Duchamp va plus loin en intégrant activement le spectateur dans cette dynamique d’objectification, car l’œuvre ne peut être vue qu’à travers deux petits trous dans une porte, obligeant celui qui regarde à adopter la posture explicite d’un voyeur. En plaçant le spectateur dans cette position, Duchamp légitime et banalise un rapport de domination visuelle sur la femme. Loin de questionner ce rapport, la démarche le renforce en le rendant indispensable à l’expérience même de l’œuvre. Ce voyeurisme imposé place le spectateur dans un rôle de contrôle absolu, qui regarde, qui analyse, qui juge, tandis que la femme reste silencieuse et exposée, incapable de répondre.
Loin de critiquer les dynamiques patriarcales, cette mise en scène les reproduit avec un cynisme glaçant. La construction même d’Étant donnés révèle un mépris implicite pour la femme en tant qu’être humain, car Duchamp n’y voit que matière malléable. Le corps féminin devient simple véhicule pour ses expérimentations artistiques, sans considération pour les implications éthiques ou culturelles de cette représentation. Étant donnés ne peut être dissociée de l’histoire de l’art patriarcal, où le corps féminin fut constamment utilisé comme un outil de pouvoir sur lequel les hommes projettent leurs fantasmes et leurs obsessions.
Malgré sa réputation de subversif, Duchamp s’inscrit dans cette lignée et produit là une œuvre qui fétichise la femme, qui ignore délibérément les questions du consentement. Étant donnés se réduit à une glorification du regard masculin, déguisée sous une apparence d’intellectualisme qui enferme la femme dans un rôle passif qui renforce les dynamiques oppressives façonnant l’art et la société.
Étant donnés rend par ailleurs hommage à Gustave Courbet avec L’Origine du Monde (1866).

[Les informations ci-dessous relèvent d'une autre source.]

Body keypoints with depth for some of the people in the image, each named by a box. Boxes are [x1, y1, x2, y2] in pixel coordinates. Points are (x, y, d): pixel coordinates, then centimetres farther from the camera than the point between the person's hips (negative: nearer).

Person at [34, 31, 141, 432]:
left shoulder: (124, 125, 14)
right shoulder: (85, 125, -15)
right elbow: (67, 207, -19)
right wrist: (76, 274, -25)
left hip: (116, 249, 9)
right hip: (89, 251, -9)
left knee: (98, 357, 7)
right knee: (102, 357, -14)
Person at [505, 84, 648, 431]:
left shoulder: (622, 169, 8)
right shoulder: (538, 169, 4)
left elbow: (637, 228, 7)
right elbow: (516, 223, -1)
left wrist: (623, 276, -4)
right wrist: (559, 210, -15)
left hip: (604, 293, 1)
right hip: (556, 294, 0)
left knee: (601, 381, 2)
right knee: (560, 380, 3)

Les deux œuvres soulèvent bien-sûr des questions sur la domination masculine dans l’art.
Mais si L’Origine du Monde a influencé Étant donnés, pourrait-elle aussi avoir influencé Fontaine?
A cet effet, l’analyse de la signature «R. Mutt» de Duchamp nous éclaire.

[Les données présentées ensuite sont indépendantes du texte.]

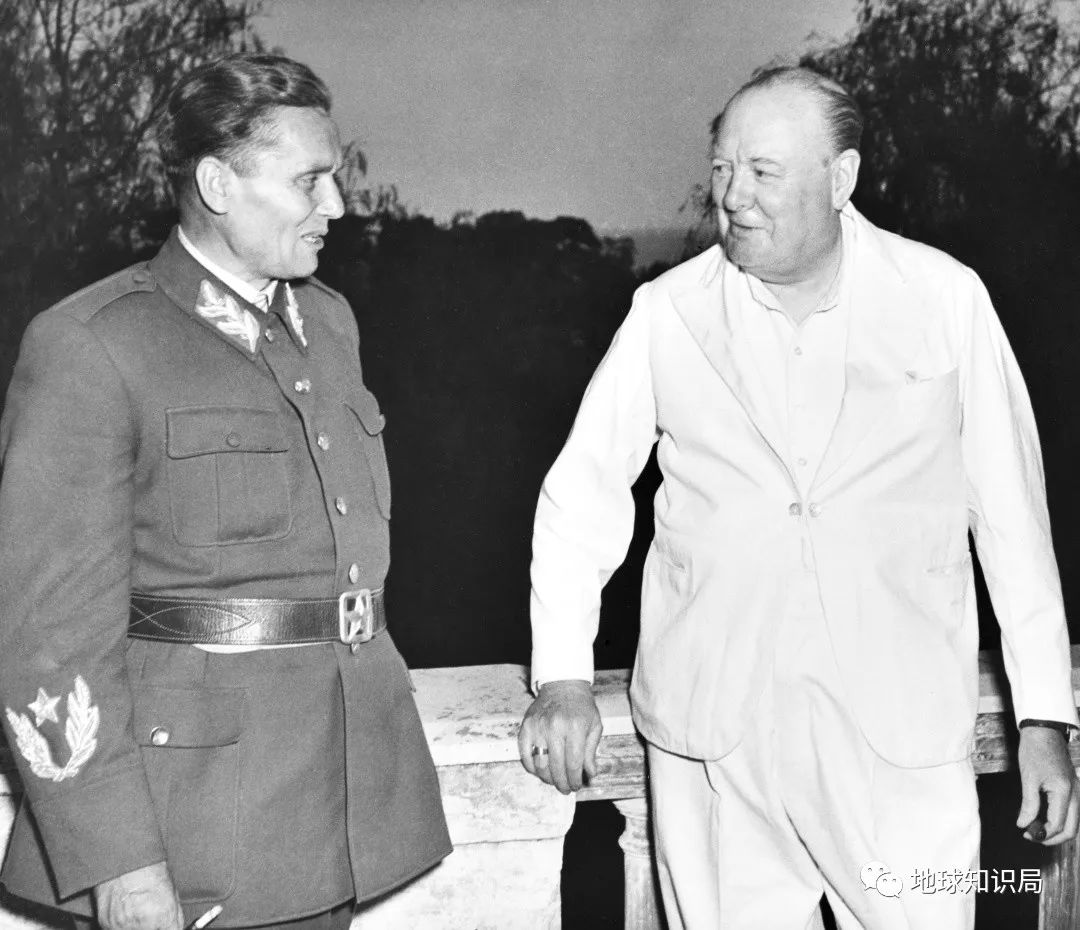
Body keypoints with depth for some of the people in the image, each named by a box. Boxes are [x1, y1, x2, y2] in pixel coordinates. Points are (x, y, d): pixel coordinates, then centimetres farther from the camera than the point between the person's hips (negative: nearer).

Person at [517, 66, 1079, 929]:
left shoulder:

Parlons de Katherine Dreier, théosophe, héritière fortunée, figure influente de la scène artistique new-yorkaise, généreuse mécène de Duchamp. Dreier était membre du comité de sélection de l’exposition organisée par la Society of Independent Artists en 1917, qui a rejeté Fontaine. Dreier, qui avait voté contre l’œuvre, était une féministe, suffragette éminente, à la tête du Comité germano-américain du Woman Suffrage Party — exactement le genre de femme que Duchamp avait caricaturée par le passé.
Le mot «mutter», en allemand, signifie «mère». Mais «urmutter» va encore plus loin car il désigne la «mère originelle», la «mère ancestrale du peuple». Ainsi, «urmutter» rappelle directement L’Origine du Monde de Courbet, et raille Dreir, car écrite après coup.
Apollinaire avait renommé Fontaine: «Bouddha de la salle de bain». Souvent qualifiée d’«’œuvre d’art la plus influente du XXe siècle», Fontaine n’est pourtant qu’un gigantesque vulve en porcelaine, témoignage de ce mépris des femmes ayant animé Duchamp et sa carrière.